I'm working on a program that converts between number bases. For example Octal is 8, decimal is 10. Letters A to Z could be considered as base 26.
I want to convert a number like "A" into 0, Z into 25, "AA" into 27 and "BA" into 53.
Before I start coding I'm doing it on paper so I understand the process. To start out I'm trying to convert 533 to base 26.
What algorithm is best for doing this?
You need to assign a "digit" to each letter, like:
A = 0 N = 13
B = 1 O = 14
C = 2 P = 15
D = 3 Q = 16
E = 4 R = 17
F = 5 S = 18
G = 6 T = 19
H = 7 U = 20
I = 8 V = 21
J = 9 W = 22
K = 10 X = 23
L = 11 Y = 24
M = 12 Z = 25
Then, your {20,13} becomes UN.
Converting back is UN -> {20,13} -> (20 * 26 + 13) -> 52.
By way of further example, let's try the number 10163, just plucked out of the air at random.
Divide that by 26 until you get a number less than 26 (i.e., twice), and you get 15 with a fractional part of 0.03402366.
Multiply that by 26 and you get 0 with a fractional part of 0.88461516.
Multiply that by 26 and you get 23 (actually 22.99999416 on my calculator but, since the initial division was only two steps, we stop here - the very slight inaccuracy is due to the fact that the floating point numbers are being rounded).
So the "digits" are {15,0,23} which is the "number" PAX. Wow, what a coincidence?
To convert PAX back into decimal, its
P * 262 + A * 261 + X * 260
or
(15 * 676) + (0 * 26) + 23
= 10140 + 0 + 23
= 10163
Let's take a step back for a second, and look at decimal.
What does a number like "147" mean? Or rather, what do the characters '1', '4' and '7', when arranged like that, indicate?
There are ten digits in decimal, and after that, we add another digit to the left of the first, and so on as our number increases. So after "9" = 9*1, we get "10" = 1*10 + 0*1. So "147" is 1*10^2 + 4*10 + 7*1 = 147. Similarly, we can go backwards - 147/10^2 = 1, which maps to the character '1'. (147 % 10^2) / 10 = 4, which maps to the character '4'. And 147 % 10 = 7, which maps to the character '7'.
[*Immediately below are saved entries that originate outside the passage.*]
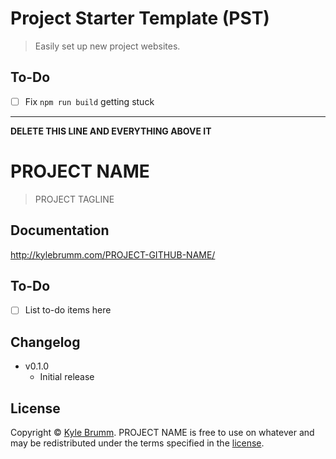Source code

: # Project Starter Template (PST)

> Easily set up new project websites.


## To-Do

- [ ] Fix `npm run build` getting stuck


---


__DELETE THIS LINE AND EVERYTHING ABOVE IT__

# PROJECT NAME

> PROJECT TAGLINE


## Documentation

http://kylebrumm.com/PROJECT-GITHUB-NAME/


## To-Do

- [ ] List to-do items here


## Changelog

- v0.1.0
    - Initial release


## License

Copyright © [Kyle Brumm](http://kylebrumm.com). PROJECT NAME is free to use on whatever and may be redistributed under the terms specified in the [license](LICENSE.md).
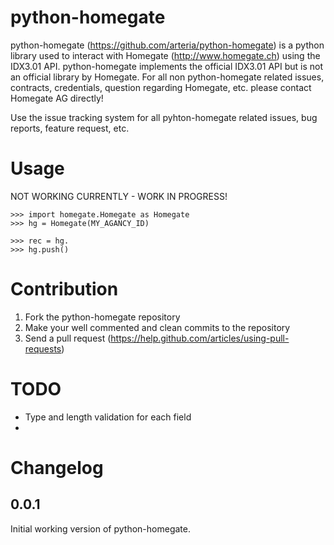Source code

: python-homegate
===============

python-homegate (https://github.com/arteria/python-homegate) is a python library used to interact with Homegate (http://www.homegate.ch) using the IDX3.01 
API. python-homegate implements the official IDX3.01 API but is not an official library by Homegate. For all non python-homegate related issues, contracts, 
credentials, question regarding Homegate, etc. please contact Homegate AG directly! 

Use the issue tracking system for all pyhton-homegate related issues, bug reports, feature request, etc. 


Usage
=====

NOT WORKING CURRENTLY - WORK IN PROGRESS!

	>>> import homegate.Homegate as Homegate
	>>> hg = Homegate(MY_AGANCY_ID)
	
	>>> rec = hg.
	>>> hg.push()



Contribution
============

1. Fork the python-homegate repository
2. Make your well commented and clean commits to the repository
3. Send a pull request (https://help.github.com/articles/using-pull-requests)


TODO
====

- Type and length validation for each field
- 

Changelog
=========

0.0.1
-----

Initial working version of python-homegate. 
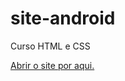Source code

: # site-android
 Curso HTML e CSS

<a href="https://vivibraga.github.io/site-android/android.html"> Abrir o site por aqui.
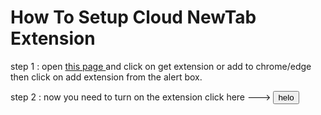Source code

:# How To Setup Cloud NewTab Extension

step 1 : open <a href="https://microsoftedge.microsoft.com/addons/detail/cloudglitch-newtab-search/oaoknlhpccijmifkioknndcgiegdjebc?hl=en">this page </a>and click on get extension or add to chrome/edge then click on add extension from the alert box.

step 2 : now you need to turn on the extension click here ---> <button onclick="window.open('https://microsoftedge.microsoft.com/addons/detail/cloudglitch-newtab-search/oaoknlhpccijmifkioknndcgiegdjebc?hl=en');">helo</button>
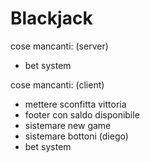 # Blackjack

  cose mancanti: (server)
* bet system

cose mancanti: (client)
* mettere sconfitta vittoria
* footer con saldo disponibile
* sistemare new game
* sistemare bottoni (diego)
* bet system
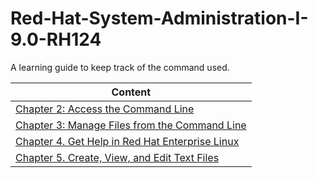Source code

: # Red-Hat-System-Administration-I-9.0-RH124
A learning guide to keep track of the command used.

| Content |
| --- |
| [Chapter 2: Access the Command Line](https://github.com/Ahmed-Abd-El-gawad/Red-Hat-System-Administration-I-9.0-RH124/tree/main/Chapter%202:%20Access%20the%20command%20line) |
| [Chapter 3: Manage Files from the Command Line](https://github.com/Ahmed-Abd-El-gawad/Red-Hat-System-Administration-I-9.0-RH124/blob/main/Chapter%203:%20Manage%20Files%20from%20the%20Command%20Line/README.md) |
| [Chapter 4. Get Help in Red Hat Enterprise Linux](https://github.com/Ahmed-Abd-El-gawad/Red-Hat-System-Administration-I-9.0-RH124/blob/main/Chapter%204.%20Get%20Help%20in%20Red%20Hat%20Enterprise%20Linux/README.md) |
| [Chapter 5. Create, View, and Edit Text Files](https://github.com/Ahmed-Abd-El-gawad/Red-Hat-System-Administration-I-9.0-RH124/blob/main/Chapter%205.%20Create%2C%20View%2C%20and%20Edit%20Text%20Files/README.md) |

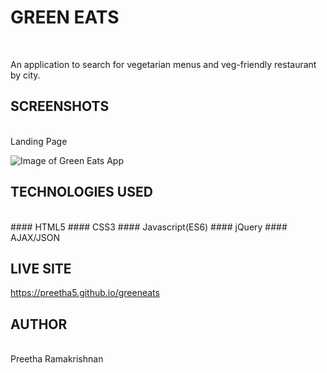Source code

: # GREEN EATS
<br />

An application to search for vegetarian menus and veg-friendly restaurant by city.



## SCREENSHOTS
<br />
Landing Page

![Image of Green Eats App](https://preetha5.github.com/greeneats/images/greeneats.jpg)

## TECHNOLOGIES USED
<br />
#### HTML5
#### CSS3
#### Javascript(ES6)
#### jQuery
#### AJAX/JSON

## LIVE SITE
https://preetha5.github.io/greeneats

## AUTHOR
<br />
Preetha Ramakrishnan
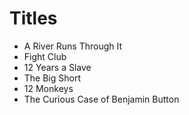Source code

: # Titles

* A River Runs Through It
* Fight Club
* 12 Years a Slave
* The Big Short
* 12 Monkeys
* The Curious Case of Benjamin Button


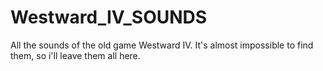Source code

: # Westward_IV_SOUNDS
All the sounds of the old game Westward IV. It's almost impossible to find them, so i'll leave them all here.
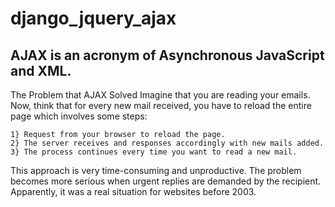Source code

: # django_jquery_ajax


## AJAX is an acronym of Asynchronous JavaScript and XML. 

The Problem that AJAX Solved
Imagine that you are reading your emails. Now, think that for every new mail received, you have to reload the entire page which involves some steps:

    1} Request from your browser to reload the page.
    2} The server receives and responses accordingly with new mails added.
    3} The process continues every time you want to read a new mail.
  
This approach is very time-consuming and unproductive. The problem becomes more serious when urgent replies are demanded by the recipient. Apparently, it was a real situation for websites before 2003.

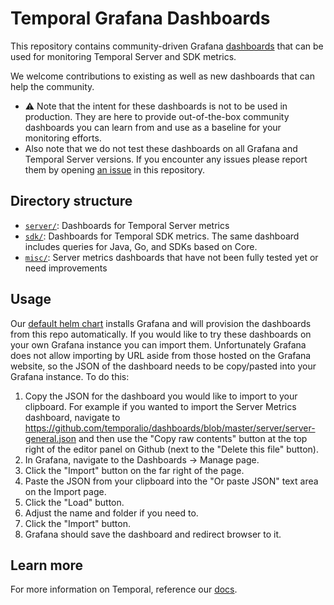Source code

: # Temporal Grafana Dashboards

This repository contains community-driven Grafana [dashboards](https://grafana.com/docs/grafana/latest/dashboards/) that can be used for monitoring 
Temporal Server and SDK metrics. 

We welcome contributions to existing as well as new dashboards that can help the community.

- ⚠️ Note that the intent for these dashboards is not to be used in production. They are here to provide out-of-the-box community dashboards you can learn from and use as a baseline for your monitoring efforts.
- Also note that we do not test these dashboards on all Grafana and Temporal Server versions. If you encounter any issues please report them by opening [an issue](https://github.com/temporalio/dashboards/issues/new) in this repository.

## Directory structure

* [`server/`](server): Dashboards for Temporal Server metrics
* [`sdk/`](sdk): Dashboards for Temporal SDK metrics.
The same dashboard includes queries for Java, Go, and SDKs based on Core.
* [`misc/`](misc): Server metrics dashboards that have not been fully tested yet or need improvements

## Usage

Our [default helm chart](https://github.com/temporalio/helm-charts) installs Grafana and will provision the dashboards from this repo automatically. If you would like to try these dashboards on your own Grafana instance you can import them. Unfortunately Grafana does not allow importing by URL aside from those hosted on the Grafana website, so the JSON of the dashboard needs to be copy/pasted into your Grafana instance. To do this:

1. Copy the JSON for the dashboard you would like to import to your clipboard. For example if you wanted to import the Server Metrics dashboard, navigate to https://github.com/temporalio/dashboards/blob/master/server/server-general.json and then use the "Copy raw contents" button at the top right of the editor panel on Github (next to the "Delete this file" button).
1. In Grafana, navigate to the Dashboards -> Manage page.
1. Click the "Import" button on the far right of the page.
1. Paste the JSON from your clipboard into the "Or paste JSON" text area on the Import page.
1. Click the "Load" button.
1. Adjust the name and folder if you need to.
1. Click the "Import" button.
1. Grafana should save the dashboard and redirect browser to it.

## Learn more

For more information on Temporal, reference our [docs](https://docs.temporal.io/).
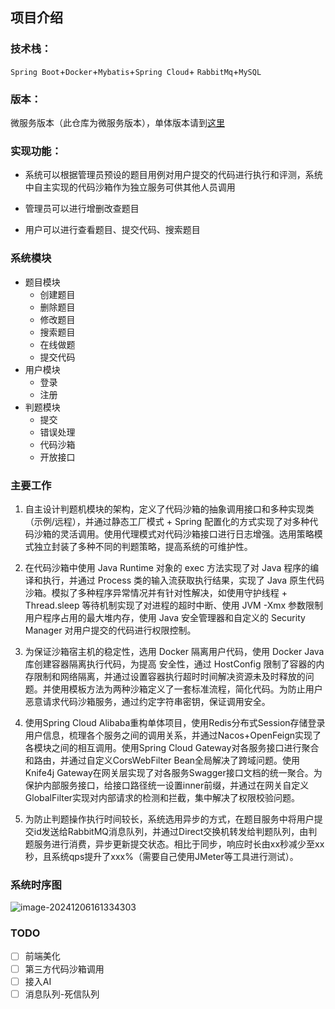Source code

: ## 项目介绍

### 技术栈：

`Spring Boot`+`Docker`+`Mybatis`+`Spring Cloud`+ `RabbitMq`+`MySQL`

### 版本：

微服务版本（此仓库为微服务版本），单体版本请到[这里](https://github.com/fanshuaiyao/OJ-backend)

### 实现功能：

* 系统可以根据管理员预设的题目用例对用户提交的代码进行执行和评测，系统中自主实现的代码沙箱作为独立服务可供其他人员调用

* 管理员可以进行增删改查题目

* 用户可以进行查看题目、提交代码、搜索题目

### 系统模块

* 题目模块
  * 创建题目
  * 删除题目
  * 修改题目
  * 搜索题目
  * 在线做题
  * 提交代码
* 用户模块
  * 登录
  * 注册
* 判题模块
  * 提交
  * 错误处理
  * 代码沙箱
  * 开放接口
 
### 主要工作

1. 自主设计判题机模块的架构，定义了代码沙箱的抽象调用接口和多种实现类（示例/远程），并通过静态工厂模式 + Spring 配置化的方式实现了对多种代码沙箱的灵活调用。使用代理模式对代码沙箱接口进行日志增强。选用策略模式独立封装了多种不同的判题策略，提高系统的可维护性。
2. 在代码沙箱中使用 Java Runtime 对象的 exec 方法实现了对 Java 程序的编译和执行，并通过 Process 类的输入流获取执行结果，实现了 Java 原生代码沙箱。模拟了多种程序异常情况并有针对性解决，如使用守护线程 + Thread.sleep 等待机制实现了对进程的超时中断、使用 JVM -Xmx 参数限制用户程序占用的最大堆内存，使用 Java 安全管理器和自定义的 Security Manager 对用户提交的代码进行权限控制。
3. 为保证沙箱宿主机的稳定性，选用 Docker 隔离用户代码，使用 Docker Java 库创建容器隔离执行代码，为提高 安全性，通过 HostConfig 限制了容器的内存限制和网络隔离，并通过设置容器执行超时时间解决资源未及时释放的问题。并使用模板方法为两种沙箱定义了一套标准流程，简化代码。为防止用户恶意请求代码沙箱服务，通过约定字符串密钥，保证调用安全。

4. 使用Spring Cloud Alibaba重构单体项目，使用Redis分布式Session存储登录用户信息，梳理各个服务之间的调用关系，并通过Nacos+OpenFeign实现了各模块之间的相互调用。使用Spring Cloud Gateway对各服务接口进行聚合和路由，并通过自定义CorsWebFilter Bean全局解决了跨域问题。使用Knife4j Gateway在网关层实现了对各服务Swagger接口文档的统一聚合。为保护内部服务接口，给接口路径统一设置inner前缀，并通过在网关自定义GlobalFilter实现对内部请求的检测和拦截，集中解决了权限校验问题。

5. 为防止判题操作执行时间较长，系统选用异步的方式，在题目服务中将用户提交id发送给RabbitMQ消息队列，并通过Direct交换机转发给判题队列，由判题服务进行消费，异步更新提交状态。相比于同步，响应时长由xx秒减少至xx秒，且系统qps提升了xxx%（需要自己使用JMeter等工具进行测试）。

### 系统时序图
![image-20241206161334303](https://shuaiyao85.oss-cn-qingdao.aliyuncs.com/img/202412061613365.png)
### TODO
- [ ] 前端美化
- [ ] 第三方代码沙箱调用
- [ ] 接入AI
- [ ] 消息队列-死信队列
This works works for any base N - if we get the number 0, that maps to the first character in our set. The number 1 maps to the second character, and so on until the number N-1 maps to the last character in our set of digits.
You convert 20 and 13 to the symbols that represent 20 and 13 in your base 26 notation. It sounds like you are using the letters of the alphabet so, that would be UN (where A is 0 and Z is 25).
What language are you writing this in? If you're doing this in Perl you can use the CPAN module Math::Fleximal that I wrote many years ago while I was bored. If you're using a language with infinite precision integers, then life becomes much easier. All you have to do is take characters, convert them into an array of integers, then do the calculation to turn that into a number.